My breast burned with infection, my nipple throbbed with pain. I was in tears. And my baby was hungry. I needed some help.
By
Lucille Wong

5 Aug 2019 - 9:39 AM  UPDATED 5 Aug 2019 - 3:47 PM

The first time I called the national breastfeeding hotline, it was 5am. A voice recording advised that the helpline was run by volunteers so if I could wait until business hours, I should try again later. 

I hung up. Was it urgent that my nipple was cracked and bleeding? Was it urgent that my infant daughter was sobbing with hunger? Was it urgent that I felt like I was failing as a mother?

I sat in the dark, cried and then called back. It was indeed urgent.

This was one of the many episodes of loneliness and frustration during my breastfeeding journey. When I became a first time mum last year, I wanted to try breastfeeding as it was so highly recommended by health authorities nationally and around the world.

Breastfeeding, according to our Department of Health provides babies with “the best start in life” and is a “key contributor” to infant and maternal health. The department points to lower incidences of infections, diseases, illnesses and allergies in breastfed babies, as well as health benefits for mums including reduced risks of some cancers in later life.

But for something that is so important as lauded by our government, I was thrown by the lack of affordable, timely and practical support for new mums.

I ran into breastfeeding woes when my baby was three weeks old. I was desperate for sleep, overwhelmed with responsibility and couldn’t sit without pain thanks to childbirth.

Then, I got a blocked duct in my left breast which later turned into mastitis. With that, my daughter couldn’t latch on. My breast burned with infection, my nipple throbbed with pain. I was in tears. And my baby was hungry. I needed some help.
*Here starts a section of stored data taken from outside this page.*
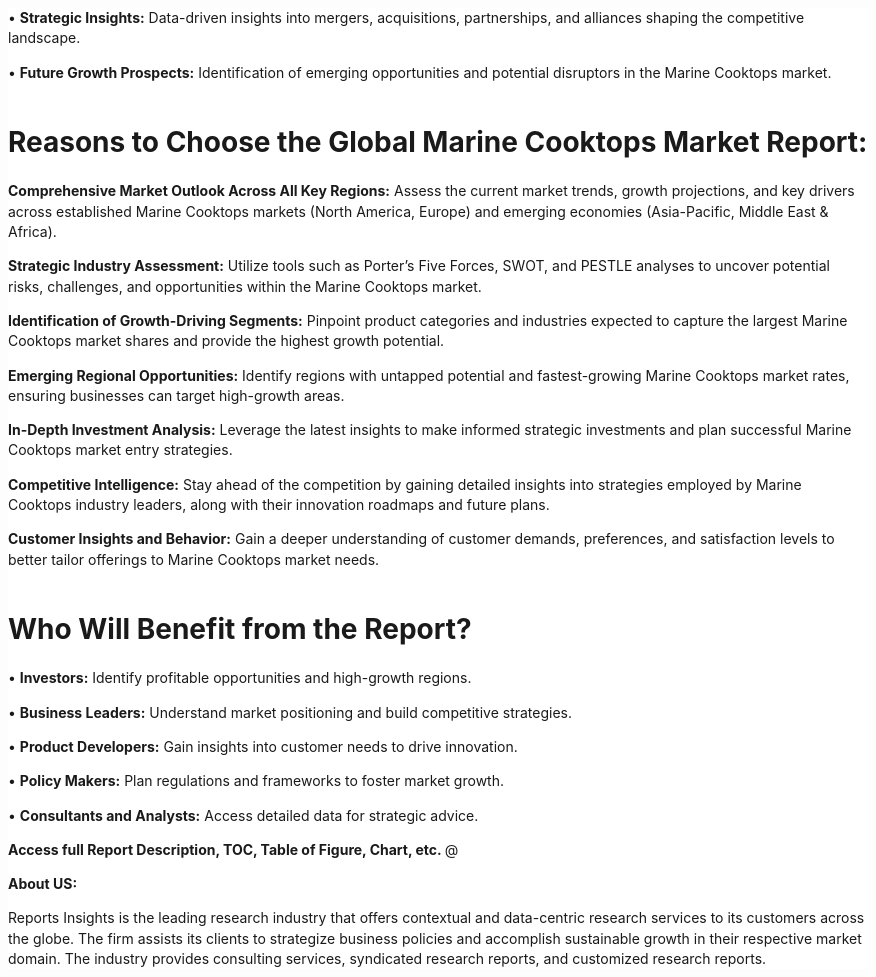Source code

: • <strong>Strategic Insights:</strong> Data-driven insights into mergers, acquisitions, partnerships, and alliances shaping the competitive landscape.

• <strong>Future Growth Prospects:</strong> Identification of emerging opportunities and potential disruptors in the Marine Cooktops market.

# <strong>Reasons to Choose the Global Marine Cooktops Market Report:</strong>

<strong>Comprehensive Market Outlook Across All Key Regions:</strong>
Assess the current market trends, growth projections, and key drivers across established Marine Cooktops markets (North America, Europe) and emerging economies (Asia-Pacific, Middle East & Africa).

<strong>Strategic Industry Assessment:</strong>
Utilize tools such as Porter’s Five Forces, SWOT, and PESTLE analyses to uncover potential risks, challenges, and opportunities within the Marine Cooktops market.

<strong>Identification of Growth-Driving Segments:</strong>
Pinpoint product categories and industries expected to capture the largest Marine Cooktops market shares and provide the highest growth potential.

<strong>Emerging Regional Opportunities:</strong>
Identify regions with untapped potential and fastest-growing Marine Cooktops market rates, ensuring businesses can target high-growth areas.

<strong>In-Depth Investment Analysis:</strong>
Leverage the latest insights to make informed strategic investments and plan successful Marine Cooktops market entry strategies.

<strong>Competitive Intelligence:</strong>
Stay ahead of the competition by gaining detailed insights into strategies employed by Marine Cooktops industry leaders, along with their innovation roadmaps and future plans.

<strong>Customer Insights and Behavior:</strong>
Gain a deeper understanding of customer demands, preferences, and satisfaction levels to better tailor offerings to Marine Cooktops market needs.

# <strong>Who Will Benefit from the Report?</strong>

• <strong>Investors:</strong> Identify profitable opportunities and high-growth regions.

• <strong>Business Leaders:</strong> Understand market positioning and build competitive strategies.

• <strong>Product Developers:</strong> Gain insights into customer needs to drive innovation.

• <strong>Policy Makers:</strong> Plan regulations and frameworks to foster market growth.

• <strong>Consultants and Analysts:</strong> Access detailed data for strategic advice.
</ul>
<strong>Access full Report Description, TOC, Table of Figure, Chart, etc. </strong>@  <a href= style=color:#0000ff;></a></font>

<strong><strong>About US</strong>:</strong>

Reports Insights is the leading research industry that offers contextual and data-centric research services to its customers across the globe. The firm assists its clients to strategize business policies and accomplish sustainable growth in their respective market domain. The industry provides consulting services, syndicated research reports, and customized research reports.
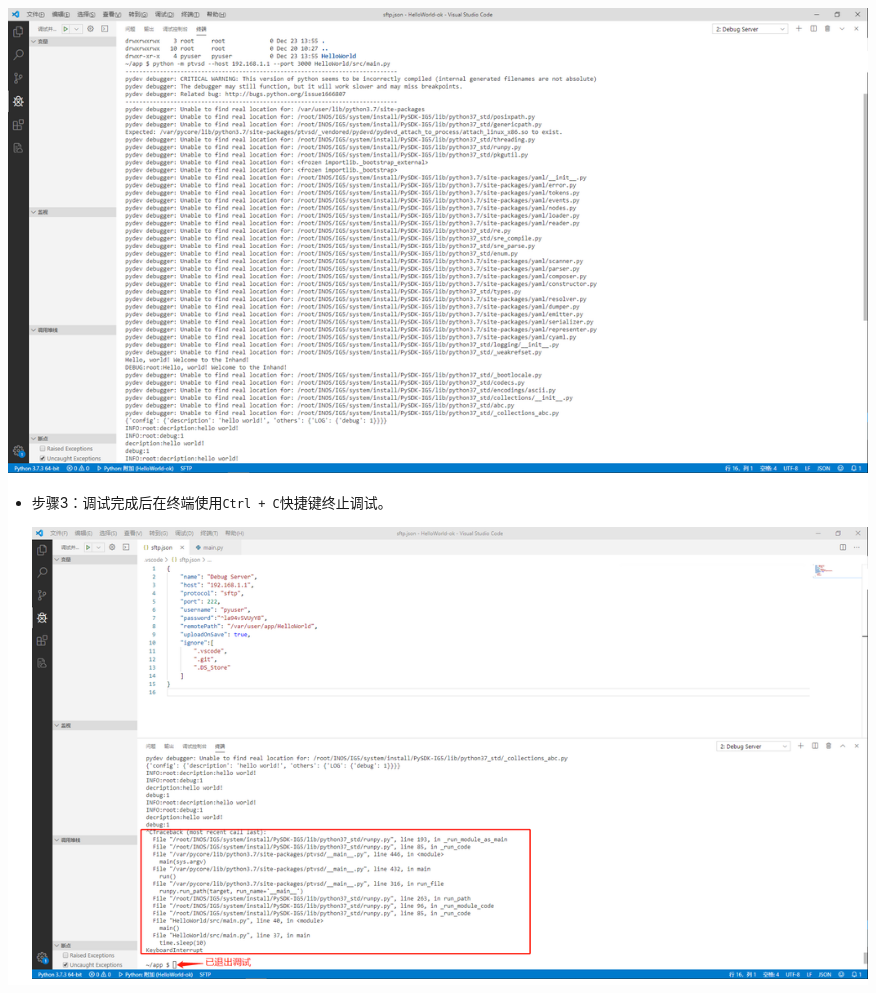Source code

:   ![](images/2019-12-23-14-59-40.png)  

- 步骤3：调试完成后在终端使用`Ctrl + C`快捷键终止调试。  

  ![](images/2019-12-23-15-53-14.png)
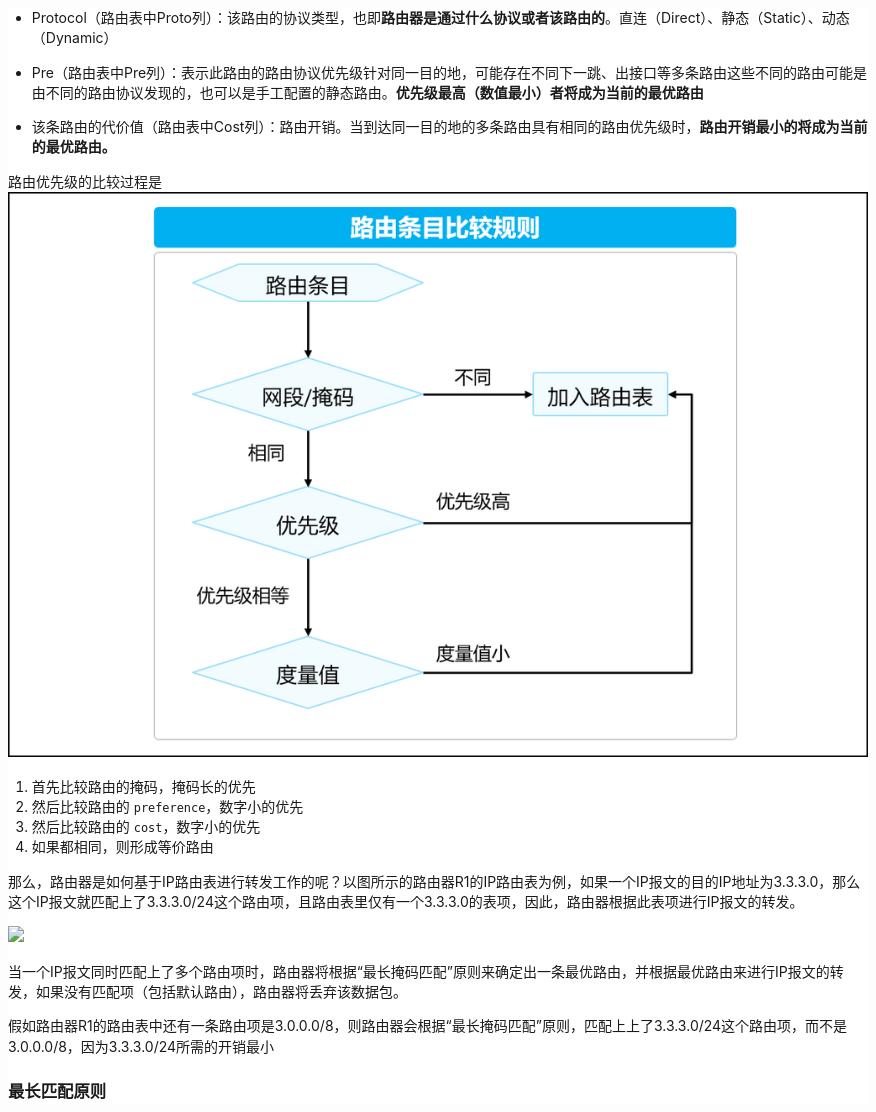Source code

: - Protocol（路由表中Proto列）：该路由的协议类型，也即**路由器是通过什么协议或者该路由的**。直连（Direct）、静态（Static）、动态（Dynamic）

- Pre（路由表中Pre列）：表示此路由的路由协议优先级针对同一目的地，可能存在不同下一跳、出接口等多条路由这些不同的路由可能是由不同的路由协议发现的，也可以是手工配置的静态路由。**优先级最高（数值最小）者将成为当前的最优路由**

- 该条路由的代价值（路由表中Cost列）：路由开销。当到达同一目的地的多条路由具有相同的路由优先级时，**路由开销最小的将成为当前的最优路由。**

路由优先级的比较过程是
![](attachment/Pasted%20image%2020250313155641.png)

1. 首先比较路由的掩码，掩码长的优先
2. 然后比较路由的 `preference`，数字小的优先
3. 然后比较路由的 `cost`，数字小的优先
4. 如果都相同，则形成等价路由

那么，路由器是如何基于IP路由表进行转发工作的呢？以图所示的路由器R1的IP路由表为例，如果一个IP报文的目的IP地址为3.3.3.0，那么这个IP报文就匹配上了3.3.3.0/24这个路由项，且路由表里仅有一个3.3.3.0的表项，因此，路由器根据此表项进行IP报文的转发。

![](attachment/Pasted%20image%2020231123130040.png)

当一个IP报文同时匹配上了多个路由项时，路由器将根据“最长掩码匹配”原则来确定出一条最优路由，并根据最优路由来进行IP报文的转发，如果没有匹配项（包括默认路由），路由器将丢弃该数据包。

假如路由器R1的路由表中还有一条路由项是3.0.0.0/8，则路由器会根据“最长掩码匹配”原则，匹配上上了3.3.3.0/24这个路由项，而不是3.0.0.0/8，因为3.3.3.0/24所需的开销最小

### 最长匹配原则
My Chinese mother did not breastfeed. The norm in 1980s Hong Kong (when and where I was born) was for mums to return to work, commonly six weeks after birth

I called the nurses at my local maternal and child health centre but they couldn’t fit me in for a week. Newborns feed every 1.5 to three hours, around the clock, so waiting a week was unhelpful. The nurse knew that too. She apologised and referred me to the hospital.

I called the hospital and left a voicemail. I had already used my one free lactation consultation post birth (when breastfeeding was going relatively well). I wasn’t convinced they would call me back any time soon. Alas, they never did.

Next, I called the national breastfeeding helpline. The counsellor was lovely but couldn’t provide more than cheerleading. She couldn’t offer practical support. Ditto family and friends.

My Chinese mother did not breastfeed. The norm in 1980s Hong Kong (when and where I was born) was for mums to return to work, commonly six weeks after birth.

Friends with newborns were learning to breastfeed themselves. In any case, in our western culture, it was not ok to observe and take notes.

I sunk $200 on a private lactation consultation of which neither Medicare nor my private health insurance covered

So this left me with a choice to stop or to seek private help. In many ways, I am lucky. I can afford the help.

I sunk $200 on a private lactation consultation of which neither Medicare nor my private health insurance covered. I also spent close to $450 on ultrasound treatments to unclog multiple blocked ducts. My private health insurance covered about a quarter. These sessions ate into my annual limit for physio, which meant there was little left for the pelvic floor rehab I needed further down the track.

In Australia, 96 per cent of babies are breastfed at birth but only 15 per cent are exclusively breastfed at five months, that is less than the six months of exclusive breastfeeding as recommended by the World’s Health Organisation and Australia’s infant feeding guidelines.

Aboriginal and Torres Strait Islander women, women under 25 and non-tertiary educated women are at higher risk of weaning early.

The government has announced a $10 million breastfeeding strategy to lift breastfeeding rates in Australia. The strategy presents a range of initiatives including community education and awareness, health professional education and training, trialling a national milk bank and improving the workplace for breastfeeding mothers (such as lactation breaks and better breastfeeding spaces).

All of this is promising. But by far, the most attractive to me is universal breastfeeding education and support. I hope the government is serious about improving breastfeeding rates and that it funds the services required so that desperate mothers trying to feed their baby are not turned away.

Breastfeeding can be a wonderful and empowering experience with public health benefits. If a mum wants to breastfeed, she should be supported to do so with free, timely and practical care.

World Breastfeeding Week 2019 runs from August 1 to August 7.